┌────────

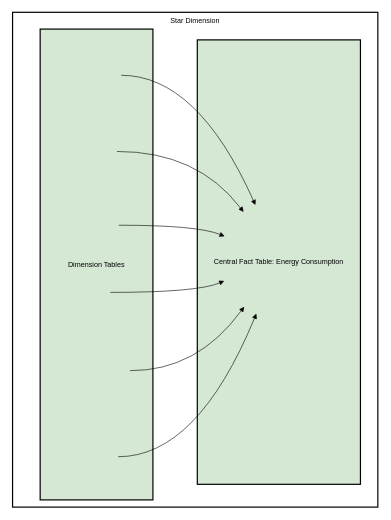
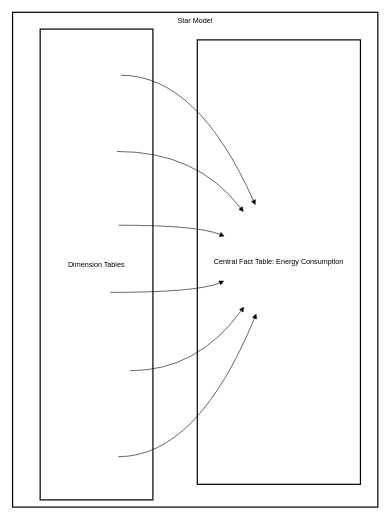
  <mxCell id="0" />
  <mxCell id="1" parent="0" />
- <mxCell id="2" value="Star Dimension" style="whiteSpace=wrap;strokeWidth=2;verticalAlign=top;" vertex="1" parent="1"><mxGeometry x="20" y="20" width="609" height="825" as="geometry" /></mxCell>
+ <mxCell id="2" value="Star Model" style="whiteSpace=wrap;strokeWidth=2;verticalAlign=top;" vertex="1" parent="1"><mxGeometry x="20" y="20" width="609" height="825" as="geometry" /></mxCell>
  <mxCell id="3" value="Energy Consumption Fact" style="ellipse;aspect=fixed;strokeWidth=2;whiteSpace=wrap;" vertex="1" parent="2"><mxGeometry x="346" y="313" width="197" height="197" as="geometry" /></mxCell>
- <mxCell id="4" value="Central Fact Table: Energy Consumption" style="whiteSpace=wrap;strokeWidth=2;fillColor=#d5e8d4;" vertex="1" parent="2"><mxGeometry x="308" y="46" width="272" height="741" as="geometry" /></mxCell>
+ <mxCell id="4" value="Central Fact Table: Energy Consumption" style="whiteSpace=wrap;strokeWidth=2;" vertex="1" parent="2"><mxGeometry x="308" y="46" width="272" height="741" as="geometry" /></mxCell>
  <mxCell id="5" value="Customer" style="ellipse;aspect=fixed;strokeWidth=2;whiteSpace=wrap;" vertex="1" parent="2"><mxGeometry x="97" y="63" width="84" height="84" as="geometry" /></mxCell>
  <mxCell id="6" value="Product" style="ellipse;aspect=fixed;strokeWidth=2;whiteSpace=wrap;" vertex="1" parent="2"><mxGeometry x="104" y="197" width="70" height="70" as="geometry" /></mxCell>
  <mxCell id="7" value="Location" style="ellipse;aspect=fixed;strokeWidth=2;whiteSpace=wrap;" vertex="1" parent="2"><mxGeometry x="101" y="317" width="76" height="76" as="geometry" /></mxCell>
  <mxCell id="8" value="Date" style="ellipse;aspect=fixed;strokeWidth=2;whiteSpace=wrap;" vertex="1" parent="2"><mxGeometry x="115" y="443" width="48" height="48" as="geometry" /></mxCell>
  <mxCell id="9" value="Manufacturer" style="ellipse;aspect=fixed;strokeWidth=2;whiteSpace=wrap;" vertex="1" parent="2"><mxGeometry x="83" y="541" width="113" height="113" as="geometry" /></mxCell>
  <mxCell id="10" value="Supplier" style="ellipse;aspect=fixed;strokeWidth=2;whiteSpace=wrap;" vertex="1" parent="2"><mxGeometry x="102" y="704" width="74" height="74" as="geometry" /></mxCell>
- <mxCell id="11" value="Dimension Tables" style="whiteSpace=wrap;strokeWidth=2;fillColor=#d5e8d4;" vertex="1" parent="2"><mxGeometry x="46" y="28" width="188" height="785" as="geometry" /></mxCell>
+ <mxCell id="11" value="Dimension Tables" style="whiteSpace=wrap;strokeWidth=2;" vertex="1" parent="2"><mxGeometry x="46" y="28" width="188" height="785" as="geometry" /></mxCell>
  <mxCell id="12" value="" style="curved=1;startArrow=none;endArrow=block;exitX=1;exitY=0.5;entryX=0.28;entryY=0;" edge="1" parent="2" source="5" target="3"><mxGeometry relative="1" as="geometry"><Array as="points"><mxPoint x="308" y="105" /></Array></mxGeometry></mxCell>
  <mxCell id="13" value="" style="curved=1;startArrow=none;endArrow=block;exitX=1;exitY=0.5;entryX=0.12;entryY=0;" edge="1" parent="2" source="6" target="3"><mxGeometry relative="1" as="geometry"><Array as="points"><mxPoint x="308" y="232" /></Array></mxGeometry></mxCell>
  <mxCell id="14" value="" style="curved=1;startArrow=none;endArrow=block;exitX=1.01;exitY=0.5;entryX=0;entryY=0.29;" edge="1" parent="2" source="7" target="3"><mxGeometry relative="1" as="geometry"><Array as="points"><mxPoint x="308" y="355" /></Array></mxGeometry></mxCell>
  <mxCell id="15" value="" style="curved=1;startArrow=none;endArrow=block;exitX=1.01;exitY=0.51;entryX=0;entryY=0.7;" edge="1" parent="2" source="8" target="3"><mxGeometry relative="1" as="geometry"><Array as="points"><mxPoint x="308" y="467" /></Array></mxGeometry></mxCell>
  <mxCell id="16" value="" style="curved=1;startArrow=none;endArrow=block;exitX=1;exitY=0.5;entryX=0.13;entryY=1;" edge="1" parent="2" source="9" target="3"><mxGeometry relative="1" as="geometry"><Array as="points"><mxPoint x="308" y="598" /></Array></mxGeometry></mxCell>
  <mxCell id="17" value="" style="curved=1;startArrow=none;endArrow=block;exitX=1.01;exitY=0.5;entryX=0.29;entryY=1;" edge="1" parent="2" source="10" target="3"><mxGeometry relative="1" as="geometry"><Array as="points"><mxPoint x="308" y="741" /></Array></mxGeometry></mxCell>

└────────

**EXERCISE INSTRUCTIONS**.
Pick out every line in the rows above that contains the string "Product", and copy each one in full.

**WRITTEN RESPONSE**.
  <mxCell id="6" value="Product" style="ellipse;aspect=fixed;strokeWidth=2;whiteSpace=wrap;" vertex="1" parent="2"><mxGeometry x="104" y="197" width="70" height="70" as="geometry" /></mxCell>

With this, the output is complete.